18. John Britton hoped that his life-long enthusiasm for Stonehenge would be commemorated after his death with a monument in the form of a trilithon. Unfortunately funds ran short and he was buried, in 1857, in West Norwood Cemetery, under a single megalith.
Light shows were immensely popular in the Romantic period. Art and science met in these displays of (usually) backlit painting over which, by the skilful use of lamps and shutters, the moon appeared to pass behind clouds at Holy-rood or distant horsemen to cross the Alps. Britton had begun his career by writing, performing and singing the commentary for one such show, the Eidophusikon. Now he came up with a plan for another such ‘very interesting exhibition … of Celtic or Druidical Antiquities’, to be combined with a commentary. The illuminated model of Stonehenge would no doubt have been an attraction, but the £5 subscriptions, as so often in his career, were not forthcoming. What does survive is Britton’s Celtic Cabinet, an astonishing piece of furniture which he persuaded a wealthy enthusiast to commission.
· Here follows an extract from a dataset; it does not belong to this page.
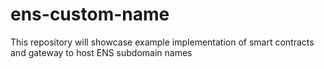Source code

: # ens-custom-name
This repository will showcase example implementation of smart contracts and gateway to host ENS subdomain names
It incorporates a pair of Browne’s models, plus another of Avebury, and it is now in the Devizes Museum in Wiltshire. The remnant of the light-show idea can be glimpsed in the glass case on top, its sides tinted different colours to suggest the various times of day. Light could be shone through them to create an atmospheric effect of dawn or sunset when the model was viewed from above. Britton, while he despaired of finding an answer to the questions it posed, never lost his enthusiasm for Stonehenge, or his passion for replicating it. In his London garden at St Pancras he created a stone circle ‘intended to indicate, on a small scale, a Celtic or Druidical Temple’ and at his death it was hoped to erect at least a trilithon to his memory. Yet again, however, the funds ran short and he is buried, in West Norwood cemetery in London, under a single megalith.